Check that the certification autority root certificate is stored in the Trusted Root Store.
Grégory Schiro - PowerShell MVP - PowerShell & MOF- 回答の候補に設定Grégory SchiroMVP2009年7月3日 8:26
- Hm, but what about this (my) case?
# my script folder:
$dir = "C:\Users\cas\Documents\sysTools\Windows PowerShell\prg"
$cert = @(Get-ChildItem cert:\CurrentUser\My -CodeSigning)[0]
foreach ($scr in Dir -path $dir -filter *.ps1) {
$scr = $dir+"\"+$scr
echo $scr
Set-AuthenticodeSignature $scr $cert
}
### done ###
this causes one script is valid, tow others have an unkonwn error ?

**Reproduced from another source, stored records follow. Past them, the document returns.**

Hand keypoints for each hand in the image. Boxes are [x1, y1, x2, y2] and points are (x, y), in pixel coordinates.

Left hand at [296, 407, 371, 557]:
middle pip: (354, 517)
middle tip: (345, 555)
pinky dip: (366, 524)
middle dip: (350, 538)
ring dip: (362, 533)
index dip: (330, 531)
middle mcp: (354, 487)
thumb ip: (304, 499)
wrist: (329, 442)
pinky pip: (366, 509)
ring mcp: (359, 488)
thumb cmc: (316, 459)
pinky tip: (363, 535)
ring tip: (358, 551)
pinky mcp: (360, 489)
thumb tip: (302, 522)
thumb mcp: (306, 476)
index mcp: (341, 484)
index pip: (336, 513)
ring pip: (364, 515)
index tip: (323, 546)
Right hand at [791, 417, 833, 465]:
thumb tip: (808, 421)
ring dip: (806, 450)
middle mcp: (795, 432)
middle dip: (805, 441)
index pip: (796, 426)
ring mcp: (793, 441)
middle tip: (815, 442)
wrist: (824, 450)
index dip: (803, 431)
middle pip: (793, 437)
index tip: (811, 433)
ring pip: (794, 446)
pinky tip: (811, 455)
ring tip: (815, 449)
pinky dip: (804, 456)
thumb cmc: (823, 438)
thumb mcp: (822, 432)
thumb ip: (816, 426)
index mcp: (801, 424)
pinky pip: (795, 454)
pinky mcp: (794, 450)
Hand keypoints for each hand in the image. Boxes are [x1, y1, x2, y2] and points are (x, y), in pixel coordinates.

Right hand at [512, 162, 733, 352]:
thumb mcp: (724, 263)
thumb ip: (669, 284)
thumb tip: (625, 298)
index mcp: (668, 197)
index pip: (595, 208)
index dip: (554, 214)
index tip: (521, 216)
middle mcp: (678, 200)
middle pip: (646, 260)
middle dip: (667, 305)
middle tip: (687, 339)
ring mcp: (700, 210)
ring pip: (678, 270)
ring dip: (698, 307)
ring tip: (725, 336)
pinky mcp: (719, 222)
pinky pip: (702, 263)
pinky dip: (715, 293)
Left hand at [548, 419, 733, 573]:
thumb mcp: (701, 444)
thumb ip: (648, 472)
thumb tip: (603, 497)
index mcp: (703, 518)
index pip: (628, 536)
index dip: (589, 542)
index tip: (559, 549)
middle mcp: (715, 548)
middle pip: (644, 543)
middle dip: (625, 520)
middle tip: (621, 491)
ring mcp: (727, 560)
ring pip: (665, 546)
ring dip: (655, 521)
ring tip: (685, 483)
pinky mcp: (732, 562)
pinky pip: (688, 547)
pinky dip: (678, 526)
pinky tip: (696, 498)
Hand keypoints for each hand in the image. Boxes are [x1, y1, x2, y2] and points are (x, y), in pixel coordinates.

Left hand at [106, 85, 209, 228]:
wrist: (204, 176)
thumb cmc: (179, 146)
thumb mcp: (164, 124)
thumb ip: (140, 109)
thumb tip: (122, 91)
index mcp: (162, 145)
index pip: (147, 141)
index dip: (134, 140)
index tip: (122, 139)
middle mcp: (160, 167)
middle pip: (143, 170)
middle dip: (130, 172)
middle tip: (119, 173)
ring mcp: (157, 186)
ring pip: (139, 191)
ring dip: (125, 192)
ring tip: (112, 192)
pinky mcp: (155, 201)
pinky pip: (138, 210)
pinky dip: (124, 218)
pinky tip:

SignerCertificate Status Path
----------------- ------ ----
UnknownError get-Gmail.ps1
C:\Users\cas\Documents\sysTools\Windows PowerShell\prg\readDAXmail.ps1
UnknownError readDAXmail.ps1
C:\Users\cas\Documents\sysTools\Windows PowerShell\prg\send-TcpRequest.ps1
B305..B53D20 Valid send-TcpRequest.ps1
and a : get-childitem cert:\. -recurse -codesigningcert
prints to me:
Verzeichnis: Microsoft.PowerShell.Security\Certificate::CurrentUser\My
Thumbprint Subject
---------- -------
B305..B53D20 CN=PowerShell User
The sig has been created by
So I think my local certificat was found, but why the ____ my scripts aren't sigend?